Growing up in America, I never gave much thought to where my clothes came from. But as I began learning more about the people and places behind the labels in my closet, I was shocked by what I found. Clothing is the most labor-dependent industry in the world, employing millions of the world’s poorest workers, many of which are women. Many of these women are paid less than a living wage, work in unsafe conditions, and are deprived of basic human rights. In addition to the human impact, fashion is now the number two most polluting industry on earth – second only to oil.

Today, we are outsourcing more, consuming more (in the US a 500% clothing consumption increase in the last two decades alone), using more resources, and paying less than we have at any previous time in history. At the same time, there are record high numbers of worker casualties in factories, and a fundamentally unsustainable growing toll on the environment.

What kind of world will we create now that we are beginning to see the cost of our actions? In a time where our impact on people and the world is measured in real time, will we choose to create new systems to alleviate this pressure?

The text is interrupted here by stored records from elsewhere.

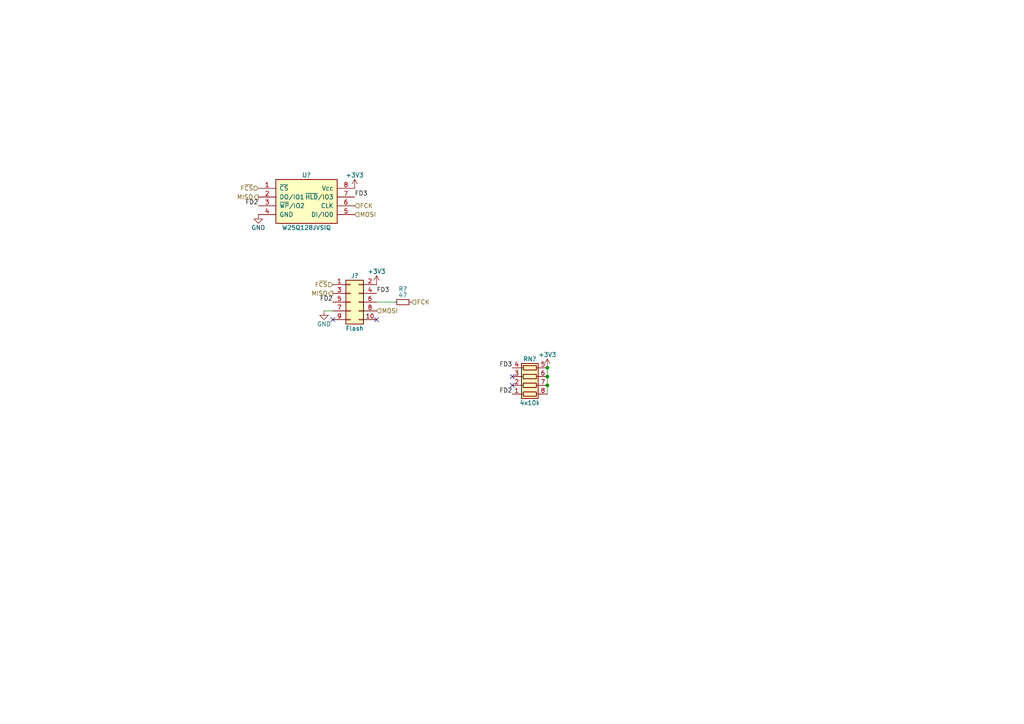
<source format=kicad_sch>
(kicad_sch (version 20211123) (generator eeschema)

  (uuid 338db033-7222-493c-b07e-a7cf97c3103c)

  (paper "A4")

  

  (junction (at 158.75 106.68) (diameter 0) (color 0 0 0 0)
    (uuid 1a88f95e-d161-4753-b140-b5a012b485be)
  )
  (junction (at 158.75 109.22) (diameter 0) (color 0 0 0 0)
    (uuid 34b857ca-f318-4688-8bb2-e3344257803f)
  )
  (junction (at 158.75 111.76) (diameter 0) (color 0 0 0 0)
    (uuid a67b4314-a3c9-4848-b412-bbd0a602418f)
  )

  (no_connect (at 148.59 111.76) (uuid 6462a9e8-0430-46a7-ba9c-5a543d545f10))
  (no_connect (at 148.59 109.22) (uuid a4f473ef-ca42-4acf-96b1-7a5e2e4b173c))
  (no_connect (at 109.22 92.71) (uuid b44be840-9cfb-4c1b-9202-46331e8670b1))
  (no_connect (at 96.52 92.71) (uuid be656423-56a3-48bf-bf1a-8bbf80bce990))

  (wire (pts (xy 114.3 87.63) (xy 109.22 87.63))
    (stroke (width 0) (type default) (color 0 0 0 0))
    (uuid 468d67ae-db76-45bc-b9fe-5ef4d53b4296)
  )
  (wire (pts (xy 158.75 109.22) (xy 158.75 111.76))
    (stroke (width 0) (type default) (color 0 0 0 0))
    (uuid 60f935c2-1df8-43d2-a081-2dd82abb1e07)
  )
  (wire (pts (xy 158.75 106.68) (xy 158.75 109.22))
    (stroke (width 0) (type default) (color 0 0 0 0))
    (uuid cc547018-2c1a-46ca-833b-47894deb2e48)
  )
  (wire (pts (xy 93.98 90.17) (xy 96.52 90.17))
    (stroke (width 0) (type default) (color 0 0 0 0))
    (uuid efdb8f5d-826b-4c72-9780-d2a71476915d)
  )
  (wire (pts (xy 158.75 111.76) (xy 158.75 114.3))
    (stroke (width 0) (type default) (color 0 0 0 0))
    (uuid f518a5d6-c667-480a-92ae-9365cdd351e1)
  )

  (label "FD2" (at 148.59 114.3 180)
    (effects (font (size 1.27 1.27)) (justify right bottom))
    (uuid 04c17866-08b3-477b-8eff-ad8a89024cb8)
  )
  (label "FD2" (at 96.52 87.63 180)
    (effects (font (size 1.27 1.27)) (justify right bottom))
    (uuid 1113bc04-b770-4730-8318-b31b0388e4ee)
  )
  (label "FD3" (at 102.87 57.15 0)
    (effects (font (size 1.27 1.27)) (justify left bottom))
    (uuid 3416b871-7601-4f2d-9c27-d5f5edd75a6a)
  )
  (label "FD3" (at 148.59 106.68 180)
    (effects (font (size 1.27 1.27)) (justify right bottom))
    (uuid 93977d39-89c2-44e6-bc89-4227aa84e968)
  )
  (label "FD2" (at 74.93 59.69 180)
    (effects (font (size 1.27 1.27)) (justify right bottom))
    (uuid dc132665-d1e0-4b8b-8996-065a4c2cb7aa)
  )
  (label "FD3" (at 109.22 85.09 0)
    (effects (font (size 1.27 1.27)) (justify left bottom))
    (uuid f7988507-b7fe-4f02-9eb3-187c7062c8c8)
  )

  (hierarchical_label "F~{CS}" (shape input) (at 74.93 54.61 180)
    (effects (font (size 1.27 1.27)) (justify right))
    (uuid 01429c06-83ed-414a-a40d-4ba390ac8fb8)
  )
  (hierarchical_label "MISO" (shape output) (at 96.52 85.09 180)
    (effects (font (size 1.27 1.27)) (justify right))
    (uuid 0cba2933-e2d7-4a4b-9a47-919a981eb044)
  )
  (hierarchical_label "F~{CS}" (shape input) (at 96.52 82.55 180)
    (effects (font (size 1.27 1.27)) (justify right))
    (uuid 16a6575c-5439-477a-bee5-d21abf841a68)
  )
  (hierarchical_label "MOSI" (shape input) (at 102.87 62.23 0)
    (effects (font (size 1.27 1.27)) (justify left))
    (uuid 35c22462-6f01-48dc-90d5-2a240506684d)
  )
  (hierarchical_label "MOSI" (shape input) (at 109.22 90.17 0)
    (effects (font (size 1.27 1.27)) (justify left))
    (uuid 3600b759-341c-4990-afb4-b75a0139da56)
  )
  (hierarchical_label "MISO" (shape output) (at 74.93 57.15 180)
    (effects (font (size 1.27 1.27)) (justify right))
    (uuid a20adb77-ed8b-465b-9963-0f26585d4a9c)
  )
  (hierarchical_label "FCK" (shape input) (at 102.87 59.69 0)
    (effects (font (size 1.27 1.27)) (justify left))
    (uuid bec172b6-ac1f-49a4-9dc2-08da84ed71c2)
  )
  (hierarchical_label "FCK" (shape input) (at 119.38 87.63 0)
    (effects (font (size 1.27 1.27)) (justify left))
    (uuid f69edbe5-6379-4060-9db0-cf4a0df39628)
  )

  (symbol (lib_id "Device:R_Pack04") (at 153.67 109.22 270) (mirror x) (unit 1)
    (in_bom yes) (on_board yes)
    (uuid 06a85e9e-5bf4-4144-9ff8-0784f7b0da68)
    (property "Reference" "RN?" (id 0) (at 153.67 104.14 90))
    (property "Value" "4x10k" (id 1) (at 153.67 116.84 90))
    (property "Footprint" "stdpads:R4_0402" (id 2) (at 153.67 102.235 90)
      (effects (font (size 1.27 1.27)) hide)
    )
    (property "Datasheet" "~" (id 3) (at 153.67 109.22 0)
      (effects (font (size 1.27 1.27)) hide)
    )
    (property "LCSC Part" "C25725" (id 4) (at 153.67 109.22 0)
      (effects (font (size 1.27 1.27)) hide)
    )
    (pin "1" (uuid 19d5f76d-a4a0-4344-8d2d-d42edac87a6e))
    (pin "2" (uuid e41b2af2-2b54-4903-b0a8-6a14a012f500))
    (pin "3" (uuid dd44d10e-69da-4fd7-a162-ac12fcc397b2))
    (pin "4" (uuid c4941c42-e1b3-4cb2-9653-35644c33526f))
    (pin "5" (uuid 19de293e-6f7b-4d21-9dc8-9aeba311d73d))
    (pin "6" (uuid c96bf30c-2342-46a2-8aac-82843097120d))
    (pin "7" (uuid c7355bd4-47b9-4b69-8e2d-77b4552d0701))
    (pin "8" (uuid 20df0ca2-4e3b-4a3e-9112-2c365f662309))
  )

  (symbol (lib_id "Device:R_Small") (at 116.84 87.63 270) (unit 1)
    (in_bom yes) (on_board yes)
    (uuid 10ce3bb5-218d-4caa-96bd-811a943cb53e)
    (property "Reference" "R?" (id 0) (at 116.84 83.82 90))
    (property "Value" "47" (id 1) (at 116.84 86.36 90)
      (effects (font (size 1.27 1.27)) (justify bottom))
    )
    (property "Footprint" "stdpads:R_0603" (id 2) (at 116.84 87.63 0)
      (effects (font (size 1.27 1.27)) hide)
    )
    (property "Datasheet" "~" (id 3) (at 116.84 87.63 0)
      (effects (font (size 1.27 1.27)) hide)
    )
    (property "LCSC Part" "" (id 4) (at 116.84 87.63 0)
      (effects (font (size 1.27 1.27)) hide)
    )
    (pin "1" (uuid d98de1d0-d0f2-4e49-8cd6-bf9def14e1ed))
    (pin "2" (uuid 74d5557d-bb63-4850-8502-4e35b7adfc43))
  )

  (symbol (lib_id "GW_RAM:SPIFlash-SO-8") (at 88.9 59.69 0) (unit 1)
    (in_bom yes) (on_board yes)
    (uuid 2082e0e4-9f8f-40a8-b863-089c07cb0131)
    (property "Reference" "U?" (id 0) (at 88.9 50.8 0))
    (property "Value" "W25Q128JVSIQ" (id 1) (at 88.9 66.04 0))
    (property "Footprint" "stdpads:SOIC-8_5.3mm" (id 2) (at 88.9 67.31 0)
      (effects (font (size 1.27 1.27)) (justify top) hide)
    )
    (property "Datasheet" "" (id 3) (at 88.9 59.69 0)
      (effects (font (size 1.27 1.27)) (justify top) hide)
    )
    (property "LCSC Part" "C164122" (id 4) (at 88.9 59.69 0)
      (effects (font (size 1.27 1.27)) hide)
    )
    (pin "1" (uuid f81f5ef0-24ec-417b-8434-c9f1d2aeb6b6))
    (pin "2" (uuid 561876a4-2b38-42ee-8263-989ab1b07347))
    (pin "3" (uuid 65582bb9-e0a4-4ddb-809d-78b83f43fcc3))
    (pin "4" (uuid 22369056-74fd-434c-a636-3f09b2c3ce1e))
    (pin "5" (uuid eebafad4-6c2e-42f2-979f-91ea991c18c4))
    (pin "6" (uuid de9039d2-c4db-43bb-b87e-b63154be598f))
    (pin "7" (uuid e6506ff1-76aa-41fd-a2c6-bcbcd8532d89))
    (pin "8" (uuid cc0c2023-0092-4999-9c93-7f92fc9755cd))
  )

  (symbol (lib_id "power:+3V3") (at 158.75 106.68 0) (mirror y) (unit 1)
    (in_bom yes) (on_board yes)
    (uuid 31034218-c614-477b-93ce-017b481cabca)
    (property "Reference" "#PWR?" (id 0) (at 158.75 110.49 0)
      (effects (font (size 1.27 1.27)) hide)
    )
    (property "Value" "+3V3" (id 1) (at 158.75 102.87 0))
    (property "Footprint" "" (id 2) (at 158.75 106.68 0)
      (effects (font (size 1.27 1.27)) hide)
    )
    (property "Datasheet" "" (id 3) (at 158.75 106.68 0)
      (effects (font (size 1.27 1.27)) hide)
    )
    (pin "1" (uuid 9e7dd23f-b28f-4422-adc0-ffd72f356804))
  )

  (symbol (lib_id "power:+3V3") (at 109.22 82.55 0) (unit 1)
    (in_bom yes) (on_board yes)
    (uuid 333e6a54-9423-463b-9330-602daf448467)
    (property "Reference" "#PWR?" (id 0) (at 109.22 86.36 0)
      (effects (font (size 1.27 1.27)) hide)
    )
    (property "Value" "+3V3" (id 1) (at 109.22 78.74 0))
    (property "Footprint" "" (id 2) (at 109.22 82.55 0)
      (effects (font (size 1.27 1.27)) hide)
    )
    (property "Datasheet" "" (id 3) (at 109.22 82.55 0)
      (effects (font (size 1.27 1.27)) hide)
    )
    (pin "1" (uuid e021b3fc-45f4-4295-9ccb-f7e885af5a98))
  )

  (symbol (lib_id "Connector_Generic:Conn_02x05_Odd_Even") (at 101.6 87.63 0) (unit 1)
    (in_bom yes) (on_board yes)
    (uuid 6b67c587-d478-49d7-b921-d4dc59485d9d)
    (property "Reference" "J?" (id 0) (at 102.87 80.01 0))
    (property "Value" "Flash" (id 1) (at 102.87 95.25 0))
    (property "Footprint" "Connector:Tag-Connect_TC2050-IDC-FP_2x05_P1.27mm_Vertical" (id 2) (at 101.6 87.63 0)
      (effects (font (size 1.27 1.27)) hide)
    )
    (property "Datasheet" "~" (id 3) (at 101.6 87.63 0)
      (effects (font (size 1.27 1.27)) hide)
    )
    (pin "1" (uuid 01926532-1189-44af-8b1c-a203d15bf666))
    (pin "10" (uuid 28efda38-8d08-41ba-a2a9-66fb1cee76d2))
    (pin "2" (uuid 493171e7-e51b-409c-83c8-04d3a8124794))
    (pin "3" (uuid 5da258e9-bec9-464d-97fd-9d90c9292603))
    (pin "4" (uuid e4e12670-95ca-4032-b81f-fceb19f51ab0))
    (pin "5" (uuid 01dc48ba-7884-45db-9bbd-2aaebdb9450b))
    (pin "6" (uuid 9d1057a1-660f-4ff1-84d4-77f0a864ba4e))
    (pin "7" (uuid ef01915a-b0ec-4362-b25e-a8447d9c9487))
    (pin "8" (uuid 5f2e213c-cff9-48c0-85cf-a68eb46a0955))
    (pin "9" (uuid 2d01030a-9b84-4fe6-8bab-90674c68464a))
  )

  (symbol (lib_id "power:+3V3") (at 102.87 54.61 0) (unit 1)
    (in_bom yes) (on_board yes)
    (uuid cf6ca64f-914b-4e73-a137-483d4591d37a)
    (property "Reference" "#PWR?" (id 0) (at 102.87 58.42 0)
      (effects (font (size 1.27 1.27)) hide)
    )
    (property "Value" "+3V3" (id 1) (at 102.87 50.8 0))
    (property "Footprint" "" (id 2) (at 102.87 54.61 0)
      (effects (font (size 1.27 1.27)) hide)
    )
    (property "Datasheet" "" (id 3) (at 102.87 54.61 0)
      (effects (font (size 1.27 1.27)) hide)
    )
    (pin "1" (uuid 717e6592-a7a1-44b3-86ed-4a7db50428b2))
  )

  (symbol (lib_id "power:GND") (at 74.93 62.23 0) (unit 1)
    (in_bom yes) (on_board yes)
    (uuid d8f35148-ef45-4722-9e07-509ab8d3695e)
    (property "Reference" "#PWR?" (id 0) (at 74.93 68.58 0)
      (effects (font (size 1.27 1.27)) hide)
    )
    (property "Value" "GND" (id 1) (at 74.93 66.04 0))
    (property "Footprint" "" (id 2) (at 74.93 62.23 0)
      (effects (font (size 1.27 1.27)) hide)
    )
    (property "Datasheet" "" (id 3) (at 74.93 62.23 0)
      (effects (font (size 1.27 1.27)) hide)
    )
    (pin "1" (uuid 1cecbf72-1147-457f-a6fd-d4a166ff67d2))
  )

  (symbol (lib_id "power:GND") (at 93.98 90.17 0) (unit 1)
    (in_bom yes) (on_board yes)
    (uuid e0072c1b-6727-4e16-9dba-1bf65c7024c3)
    (property "Reference" "#PWR?" (id 0) (at 93.98 96.52 0)
      (effects (font (size 1.27 1.27)) hide)
    )
    (property "Value" "GND" (id 1) (at 93.98 93.98 0))
    (property "Footprint" "" (id 2) (at 93.98 90.17 0)
      (effects (font (size 1.27 1.27)) hide)
    )
    (property "Datasheet" "" (id 3) (at 93.98 90.17 0)
      (effects (font (size 1.27 1.27)) hide)
    )
    (pin "1" (uuid 0b3b63b6-6205-4188-9ef9-e689bcd5562d))
  )
)

</source>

These questions, and the grave implications of the answers, led me to direct The True Cost. A global documentary that explores the fashion industry around the world, examining where we are, how we got here, and how we can create a better future moving forward. For too long now, conversation around this topic has suffered from over-simplified blame games. Political and economic complexities have allowed us to miss what is unavoidably clear – that this is first and foremost a moral issue. There is consistent irresponsible care of the environment, and clear violations of the most basic human rights. But this is something we can and must change.

The eyes of the world are opening, and I believe history is giving us this moment to choose a better path. Human progress moves forward when those who have a voice use it on behalf of those who do not. It moves forward when a moment is seized rather than ignored. And it most certainly moves when we decide that the profit of some must never come from the exploitation of others. I hope with all my heart that this film serves as a needed step in that progress.